• [Directions]: Copy word for word, please, the lines of the entries below running from the one containing "cancer was stained" to the one containing "analysis of pancreatic", both ends included.
--*--
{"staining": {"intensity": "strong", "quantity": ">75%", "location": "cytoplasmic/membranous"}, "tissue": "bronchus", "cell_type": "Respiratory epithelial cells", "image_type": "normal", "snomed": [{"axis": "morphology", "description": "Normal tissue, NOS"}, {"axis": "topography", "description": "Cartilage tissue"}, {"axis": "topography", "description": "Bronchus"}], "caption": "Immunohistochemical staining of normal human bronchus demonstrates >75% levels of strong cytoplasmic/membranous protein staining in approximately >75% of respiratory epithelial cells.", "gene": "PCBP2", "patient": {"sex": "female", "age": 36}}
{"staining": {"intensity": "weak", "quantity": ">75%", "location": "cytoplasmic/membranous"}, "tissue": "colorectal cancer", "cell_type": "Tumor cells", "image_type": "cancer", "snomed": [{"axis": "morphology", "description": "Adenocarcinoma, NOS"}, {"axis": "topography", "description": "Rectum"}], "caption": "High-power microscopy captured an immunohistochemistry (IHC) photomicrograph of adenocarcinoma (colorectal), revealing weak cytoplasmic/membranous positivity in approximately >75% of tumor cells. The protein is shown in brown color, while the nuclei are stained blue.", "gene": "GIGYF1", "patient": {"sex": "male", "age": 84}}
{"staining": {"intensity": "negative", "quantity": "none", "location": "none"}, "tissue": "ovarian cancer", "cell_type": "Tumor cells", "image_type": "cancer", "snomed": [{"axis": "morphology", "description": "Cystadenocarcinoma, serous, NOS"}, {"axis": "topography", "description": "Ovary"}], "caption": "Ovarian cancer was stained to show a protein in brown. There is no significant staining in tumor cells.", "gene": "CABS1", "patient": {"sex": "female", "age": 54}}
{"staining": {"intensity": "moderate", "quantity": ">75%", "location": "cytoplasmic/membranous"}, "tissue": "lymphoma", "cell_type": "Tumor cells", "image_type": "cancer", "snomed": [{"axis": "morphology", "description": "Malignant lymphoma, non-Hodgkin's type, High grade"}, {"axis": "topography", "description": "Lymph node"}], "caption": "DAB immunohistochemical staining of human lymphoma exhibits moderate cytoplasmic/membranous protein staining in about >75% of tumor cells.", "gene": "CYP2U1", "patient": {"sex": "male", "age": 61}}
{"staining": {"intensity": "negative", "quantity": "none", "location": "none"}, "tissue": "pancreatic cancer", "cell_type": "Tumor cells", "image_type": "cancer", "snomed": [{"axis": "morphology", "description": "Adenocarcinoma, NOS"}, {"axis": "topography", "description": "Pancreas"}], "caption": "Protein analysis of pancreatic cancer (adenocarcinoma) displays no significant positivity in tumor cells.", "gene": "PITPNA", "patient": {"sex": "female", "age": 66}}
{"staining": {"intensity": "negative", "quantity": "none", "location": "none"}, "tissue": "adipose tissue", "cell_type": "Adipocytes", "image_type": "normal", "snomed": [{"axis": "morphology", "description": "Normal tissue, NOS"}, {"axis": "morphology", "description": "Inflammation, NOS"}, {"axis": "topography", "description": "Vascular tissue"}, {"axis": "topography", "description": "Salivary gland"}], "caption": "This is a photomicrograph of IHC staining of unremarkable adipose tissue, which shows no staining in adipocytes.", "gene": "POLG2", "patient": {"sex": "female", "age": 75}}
--*--
• [Result of the exercise]:
{"staining": {"intensity": "negative", "quantity": "none", "location": "none"}, "tissue": "ovarian cancer", "cell_type": "Tumor cells", "image_type": "cancer", "snomed": [{"axis": "morphology", "description": "Cystadenocarcinoma, serous, NOS"}, {"axis": "topography", "description": "Ovary"}], "caption": "Ovarian cancer was stained to show a protein in brown. There is no significant staining in tumor cells.", "gene": "CABS1", "patient": {"sex": "female", "age": 54}}
{"staining": {"intensity": "moderate", "quantity": ">75%", "location": "cytoplasmic/membranous"}, "tissue": "lymphoma", "cell_type": "Tumor cells", "image_type": "cancer", "snomed": [{"axis": "morphology", "description": "Malignant lymphoma, non-Hodgkin's type, High grade"}, {"axis": "topography", "description": "Lymph node"}], "caption": "DAB immunohistochemical staining of human lymphoma exhibits moderate cytoplasmic/membranous protein staining in about >75% of tumor cells.", "gene": "CYP2U1", "patient": {"sex": "male", "age": 61}}
{"staining": {"intensity": "negative", "quantity": "none", "location": "none"}, "tissue": "pancreatic cancer", "cell_type": "Tumor cells", "image_type": "cancer", "snomed": [{"axis": "morphology", "description": "Adenocarcinoma, NOS"}, {"axis": "topography", "description": "Pancreas"}], "caption": "Protein analysis of pancreatic cancer (adenocarcinoma) displays no significant positivity in tumor cells.", "gene": "PITPNA", "patient": {"sex": "female", "age": 66}}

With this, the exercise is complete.